- [CONSIGNA 1]:
Según el texto proporcionado, ¿cuántos años pasan bajo tierra los individuos de la especie de cigarra de los bosques de América del Norte?
- [CONSIGNA 2]:
Cita del texto proporcionado el pasaje que empieza con "Son extraños esos" y continúa hasta "era Sigmund Freud.".

- [TEXTO PROPORCIONADO]:
━━━━━━━━━━━━━━━━
Nadie ha visto aparearse a una anguila, tampoco desovar, ni a una cría. Sabemos que luego de 20 años en ríos, se internan en el mar y asumimos que los gusanillos transparentes que regresan al agua dulce son descendientes de los adultos que en los Sargazos, luego de una escala en las Azores, se reprodujeron en una asamblea extraordinaria antes de morir.

Son extraños esos peces que deleitan tantos paladares: su sexo depende de la salinidad del agua. En 1876, un joven investigador de 20 años disecó unos 400 ejemplares en un instituto a orillas del Adriático, sin poder encontrar testículos. No deja de ser irónico que el frustrado científico era Sigmund Freud.

Hay una especie de cigarra en los bosques de América del Norte cuyos individuos pasan 17 años bajo tierra, succionando las raíces de los árboles. Y en mayo salen a la superficie por millones cantando su amor para conseguir pareja. Dicen que el ruido es tal, que los que viven por esos lares deben mudarse por el tiempo que dura el concierto.

Luego de seis semanas de locura reproductiva, todos los participantes mueren, los huevos eclosionan y las futuras cigarras se internan en el subsuelo para enlazarse con alguna raíz y alimentarse de ella. El bosque tendrá 17 —de paso, un número primo— años de descanso, hasta el próximo barullo.

Recorridos de miles de kilómetros a lo largo de años, precisos y extraños periodos de hibernación, orgías de sexualidad y muerte, la naturaleza nos sigue ofreciendo misterios alrededor del comienzo y el final. Deberíamos poder compartirlos en nuestras conversaciones en familia, como los mitos de antaño.
━━━━━━━━━━━━━━━━
- [EXTRACTO DE DATOS]:
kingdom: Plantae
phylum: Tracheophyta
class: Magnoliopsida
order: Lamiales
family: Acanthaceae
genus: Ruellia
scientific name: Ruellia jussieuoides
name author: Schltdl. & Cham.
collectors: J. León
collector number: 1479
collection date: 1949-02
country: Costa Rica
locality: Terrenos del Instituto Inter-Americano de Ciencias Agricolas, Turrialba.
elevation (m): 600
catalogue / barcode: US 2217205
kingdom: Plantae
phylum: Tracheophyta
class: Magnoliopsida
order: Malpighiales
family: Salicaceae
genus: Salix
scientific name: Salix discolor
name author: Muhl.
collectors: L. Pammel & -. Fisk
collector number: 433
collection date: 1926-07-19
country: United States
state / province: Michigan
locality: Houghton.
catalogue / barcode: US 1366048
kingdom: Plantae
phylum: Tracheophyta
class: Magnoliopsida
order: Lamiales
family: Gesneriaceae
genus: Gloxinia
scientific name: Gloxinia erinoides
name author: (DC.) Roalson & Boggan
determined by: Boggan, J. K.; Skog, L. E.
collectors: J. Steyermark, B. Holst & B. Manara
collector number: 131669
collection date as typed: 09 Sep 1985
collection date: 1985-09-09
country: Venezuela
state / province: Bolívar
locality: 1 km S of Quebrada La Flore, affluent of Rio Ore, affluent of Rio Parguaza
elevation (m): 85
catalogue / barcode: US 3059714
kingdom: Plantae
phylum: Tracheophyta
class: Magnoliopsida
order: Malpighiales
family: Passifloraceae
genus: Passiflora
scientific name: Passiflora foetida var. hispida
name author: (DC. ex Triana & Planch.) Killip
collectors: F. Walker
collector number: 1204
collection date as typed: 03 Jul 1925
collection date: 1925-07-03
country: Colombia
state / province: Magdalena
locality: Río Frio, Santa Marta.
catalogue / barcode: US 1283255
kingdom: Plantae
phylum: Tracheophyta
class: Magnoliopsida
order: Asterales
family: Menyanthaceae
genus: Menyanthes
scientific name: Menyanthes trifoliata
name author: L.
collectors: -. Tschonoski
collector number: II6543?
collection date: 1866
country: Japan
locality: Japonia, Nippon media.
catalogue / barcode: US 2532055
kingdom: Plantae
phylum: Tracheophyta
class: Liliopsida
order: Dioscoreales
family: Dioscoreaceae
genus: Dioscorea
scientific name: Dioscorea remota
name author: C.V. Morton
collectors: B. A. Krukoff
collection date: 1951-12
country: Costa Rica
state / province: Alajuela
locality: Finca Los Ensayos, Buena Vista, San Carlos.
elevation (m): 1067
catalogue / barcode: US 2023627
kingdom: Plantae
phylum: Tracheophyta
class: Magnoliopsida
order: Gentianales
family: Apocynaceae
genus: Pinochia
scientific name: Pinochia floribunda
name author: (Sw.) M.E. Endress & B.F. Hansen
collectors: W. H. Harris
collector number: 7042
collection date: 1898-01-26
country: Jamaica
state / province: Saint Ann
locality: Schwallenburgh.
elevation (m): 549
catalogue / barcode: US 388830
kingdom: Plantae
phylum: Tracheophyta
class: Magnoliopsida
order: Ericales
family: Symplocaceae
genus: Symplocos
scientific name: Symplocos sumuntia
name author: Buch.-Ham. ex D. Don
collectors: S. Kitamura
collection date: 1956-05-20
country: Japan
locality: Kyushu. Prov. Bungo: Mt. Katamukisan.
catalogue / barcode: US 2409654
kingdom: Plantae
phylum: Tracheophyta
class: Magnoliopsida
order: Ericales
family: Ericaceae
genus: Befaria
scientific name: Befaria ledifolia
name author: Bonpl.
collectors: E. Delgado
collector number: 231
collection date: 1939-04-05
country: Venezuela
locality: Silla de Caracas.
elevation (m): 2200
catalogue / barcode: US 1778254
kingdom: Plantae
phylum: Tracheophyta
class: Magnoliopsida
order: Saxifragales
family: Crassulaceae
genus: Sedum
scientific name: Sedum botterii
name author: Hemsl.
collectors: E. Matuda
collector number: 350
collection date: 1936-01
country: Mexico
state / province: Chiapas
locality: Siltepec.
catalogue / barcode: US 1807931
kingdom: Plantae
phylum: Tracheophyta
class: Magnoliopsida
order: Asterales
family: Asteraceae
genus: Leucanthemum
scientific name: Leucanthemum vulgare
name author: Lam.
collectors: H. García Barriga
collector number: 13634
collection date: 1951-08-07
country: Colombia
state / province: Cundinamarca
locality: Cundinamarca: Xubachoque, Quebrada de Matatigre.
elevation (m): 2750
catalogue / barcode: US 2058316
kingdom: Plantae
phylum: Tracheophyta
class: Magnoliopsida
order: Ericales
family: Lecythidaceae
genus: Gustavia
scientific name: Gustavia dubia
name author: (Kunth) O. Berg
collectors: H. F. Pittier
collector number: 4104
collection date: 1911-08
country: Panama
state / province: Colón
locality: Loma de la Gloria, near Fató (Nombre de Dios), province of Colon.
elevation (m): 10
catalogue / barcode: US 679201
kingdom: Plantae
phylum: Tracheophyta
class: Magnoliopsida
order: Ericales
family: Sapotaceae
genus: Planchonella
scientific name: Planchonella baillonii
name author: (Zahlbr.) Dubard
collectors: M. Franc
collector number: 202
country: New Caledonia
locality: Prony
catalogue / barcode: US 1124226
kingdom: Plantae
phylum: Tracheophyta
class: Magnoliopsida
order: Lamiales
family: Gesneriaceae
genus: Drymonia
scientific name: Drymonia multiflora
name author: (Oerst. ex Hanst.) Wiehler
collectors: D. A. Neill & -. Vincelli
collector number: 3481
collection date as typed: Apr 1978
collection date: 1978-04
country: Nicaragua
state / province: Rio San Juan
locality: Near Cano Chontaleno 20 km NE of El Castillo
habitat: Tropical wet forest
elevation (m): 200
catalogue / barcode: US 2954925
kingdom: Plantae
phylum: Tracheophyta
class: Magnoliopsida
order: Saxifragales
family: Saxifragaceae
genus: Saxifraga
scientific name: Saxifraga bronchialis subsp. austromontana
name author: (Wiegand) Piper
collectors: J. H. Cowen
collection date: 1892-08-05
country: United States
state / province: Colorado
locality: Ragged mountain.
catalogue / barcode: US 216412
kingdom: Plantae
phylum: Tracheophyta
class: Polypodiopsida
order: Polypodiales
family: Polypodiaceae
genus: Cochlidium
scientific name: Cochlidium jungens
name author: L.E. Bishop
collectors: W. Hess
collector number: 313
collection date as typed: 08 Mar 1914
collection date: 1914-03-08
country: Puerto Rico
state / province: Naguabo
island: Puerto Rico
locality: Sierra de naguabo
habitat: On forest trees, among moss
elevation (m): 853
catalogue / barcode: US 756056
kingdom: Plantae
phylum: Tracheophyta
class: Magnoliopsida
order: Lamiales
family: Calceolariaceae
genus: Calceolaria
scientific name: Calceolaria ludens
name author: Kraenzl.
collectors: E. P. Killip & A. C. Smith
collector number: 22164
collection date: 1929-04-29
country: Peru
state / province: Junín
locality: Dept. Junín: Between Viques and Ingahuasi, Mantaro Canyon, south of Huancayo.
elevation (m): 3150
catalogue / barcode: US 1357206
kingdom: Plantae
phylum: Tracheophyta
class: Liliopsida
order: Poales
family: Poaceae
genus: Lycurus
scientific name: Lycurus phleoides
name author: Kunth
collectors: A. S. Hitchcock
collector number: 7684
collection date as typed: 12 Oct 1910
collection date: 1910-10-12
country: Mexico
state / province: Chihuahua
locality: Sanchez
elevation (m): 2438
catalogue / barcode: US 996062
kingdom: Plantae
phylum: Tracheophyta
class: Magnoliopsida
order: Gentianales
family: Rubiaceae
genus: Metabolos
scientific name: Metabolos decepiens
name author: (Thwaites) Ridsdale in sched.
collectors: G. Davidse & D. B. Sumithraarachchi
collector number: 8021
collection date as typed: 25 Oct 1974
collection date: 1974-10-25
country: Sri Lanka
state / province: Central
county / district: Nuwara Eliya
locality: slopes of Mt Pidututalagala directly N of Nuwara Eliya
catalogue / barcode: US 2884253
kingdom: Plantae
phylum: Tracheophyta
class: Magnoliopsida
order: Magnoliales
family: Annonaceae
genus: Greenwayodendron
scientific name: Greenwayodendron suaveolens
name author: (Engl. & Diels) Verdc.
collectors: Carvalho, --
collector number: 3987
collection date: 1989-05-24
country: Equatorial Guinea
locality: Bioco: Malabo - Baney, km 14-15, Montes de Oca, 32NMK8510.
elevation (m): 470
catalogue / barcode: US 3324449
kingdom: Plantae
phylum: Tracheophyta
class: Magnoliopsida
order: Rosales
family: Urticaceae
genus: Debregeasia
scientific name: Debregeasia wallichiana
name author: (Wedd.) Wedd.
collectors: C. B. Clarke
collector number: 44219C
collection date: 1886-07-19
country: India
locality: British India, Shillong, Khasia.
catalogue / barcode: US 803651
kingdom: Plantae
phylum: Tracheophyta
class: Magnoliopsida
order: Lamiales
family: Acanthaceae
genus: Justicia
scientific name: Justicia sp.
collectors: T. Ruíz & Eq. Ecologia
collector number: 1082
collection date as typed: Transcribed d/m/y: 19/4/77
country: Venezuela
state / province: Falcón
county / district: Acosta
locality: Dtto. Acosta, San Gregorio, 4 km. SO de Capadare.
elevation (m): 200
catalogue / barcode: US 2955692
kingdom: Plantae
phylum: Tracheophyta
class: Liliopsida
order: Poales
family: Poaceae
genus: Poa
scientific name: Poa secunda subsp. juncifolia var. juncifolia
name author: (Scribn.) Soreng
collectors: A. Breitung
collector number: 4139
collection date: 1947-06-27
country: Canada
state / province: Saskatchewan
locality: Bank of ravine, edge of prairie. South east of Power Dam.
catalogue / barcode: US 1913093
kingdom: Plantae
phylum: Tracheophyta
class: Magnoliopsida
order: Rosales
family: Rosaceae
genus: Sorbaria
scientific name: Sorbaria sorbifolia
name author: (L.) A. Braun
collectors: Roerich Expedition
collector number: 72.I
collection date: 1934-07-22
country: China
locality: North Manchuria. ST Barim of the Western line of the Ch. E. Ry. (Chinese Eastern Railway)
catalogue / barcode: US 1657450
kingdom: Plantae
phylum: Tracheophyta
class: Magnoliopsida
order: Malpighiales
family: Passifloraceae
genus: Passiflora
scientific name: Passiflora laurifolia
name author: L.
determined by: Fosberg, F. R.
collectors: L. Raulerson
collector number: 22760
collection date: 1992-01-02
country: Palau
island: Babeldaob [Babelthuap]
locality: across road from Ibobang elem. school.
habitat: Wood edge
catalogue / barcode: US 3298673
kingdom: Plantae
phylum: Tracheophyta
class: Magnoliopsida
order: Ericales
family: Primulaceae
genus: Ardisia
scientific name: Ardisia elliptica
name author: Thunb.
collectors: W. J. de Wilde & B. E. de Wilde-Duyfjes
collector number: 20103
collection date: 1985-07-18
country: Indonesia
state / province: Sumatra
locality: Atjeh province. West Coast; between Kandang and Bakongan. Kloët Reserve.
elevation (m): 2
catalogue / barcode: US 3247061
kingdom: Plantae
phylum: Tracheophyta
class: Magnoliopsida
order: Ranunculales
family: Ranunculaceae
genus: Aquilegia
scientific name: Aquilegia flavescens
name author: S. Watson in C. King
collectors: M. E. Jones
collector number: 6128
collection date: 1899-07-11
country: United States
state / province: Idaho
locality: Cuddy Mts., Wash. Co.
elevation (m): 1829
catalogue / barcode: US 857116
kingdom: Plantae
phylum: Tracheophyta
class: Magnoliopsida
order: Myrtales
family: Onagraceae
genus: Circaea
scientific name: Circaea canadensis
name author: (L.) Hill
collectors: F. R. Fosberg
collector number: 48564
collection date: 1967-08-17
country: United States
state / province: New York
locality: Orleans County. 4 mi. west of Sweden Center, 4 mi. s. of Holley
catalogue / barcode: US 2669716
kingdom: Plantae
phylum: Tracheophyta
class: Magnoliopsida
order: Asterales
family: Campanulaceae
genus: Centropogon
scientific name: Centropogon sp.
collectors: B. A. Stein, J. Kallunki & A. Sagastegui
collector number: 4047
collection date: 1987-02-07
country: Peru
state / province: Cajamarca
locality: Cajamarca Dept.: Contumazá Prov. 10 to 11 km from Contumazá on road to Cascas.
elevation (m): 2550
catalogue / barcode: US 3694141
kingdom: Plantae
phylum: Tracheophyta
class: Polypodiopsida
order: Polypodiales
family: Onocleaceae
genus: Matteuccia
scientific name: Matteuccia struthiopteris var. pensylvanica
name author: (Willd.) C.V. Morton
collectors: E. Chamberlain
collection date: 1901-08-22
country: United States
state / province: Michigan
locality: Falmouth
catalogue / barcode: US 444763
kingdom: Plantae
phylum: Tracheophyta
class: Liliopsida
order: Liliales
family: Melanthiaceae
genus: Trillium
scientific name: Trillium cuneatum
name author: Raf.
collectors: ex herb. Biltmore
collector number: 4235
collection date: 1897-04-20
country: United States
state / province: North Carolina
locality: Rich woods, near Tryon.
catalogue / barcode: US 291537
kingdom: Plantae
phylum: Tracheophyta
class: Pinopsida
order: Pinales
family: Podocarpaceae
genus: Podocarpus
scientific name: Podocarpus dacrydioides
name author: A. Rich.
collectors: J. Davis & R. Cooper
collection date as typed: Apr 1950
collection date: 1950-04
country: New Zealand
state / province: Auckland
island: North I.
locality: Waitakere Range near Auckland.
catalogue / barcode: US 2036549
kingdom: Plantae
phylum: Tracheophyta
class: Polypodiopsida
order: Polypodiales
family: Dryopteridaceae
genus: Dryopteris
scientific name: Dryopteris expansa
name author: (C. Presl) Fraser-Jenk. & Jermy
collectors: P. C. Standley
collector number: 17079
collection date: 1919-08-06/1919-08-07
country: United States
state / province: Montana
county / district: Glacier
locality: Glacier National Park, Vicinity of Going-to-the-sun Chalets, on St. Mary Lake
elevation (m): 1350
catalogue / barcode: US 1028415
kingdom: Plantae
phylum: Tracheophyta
━━━━━━━━━━━━━━━━
- [RESPUESTA ESPERADA 1]:
17 años.

- [RESPUESTA ESPERADA 2]:
Son extraños esos peces que deleitan tantos paladares: su sexo depende de la salinidad del agua. En 1876, un joven investigador de 20 años disecó unos 400 ejemplares en un instituto a orillas del Adriático, sin poder encontrar testículos. No deja de ser irónico que el frustrado científico era Sigmund Freud.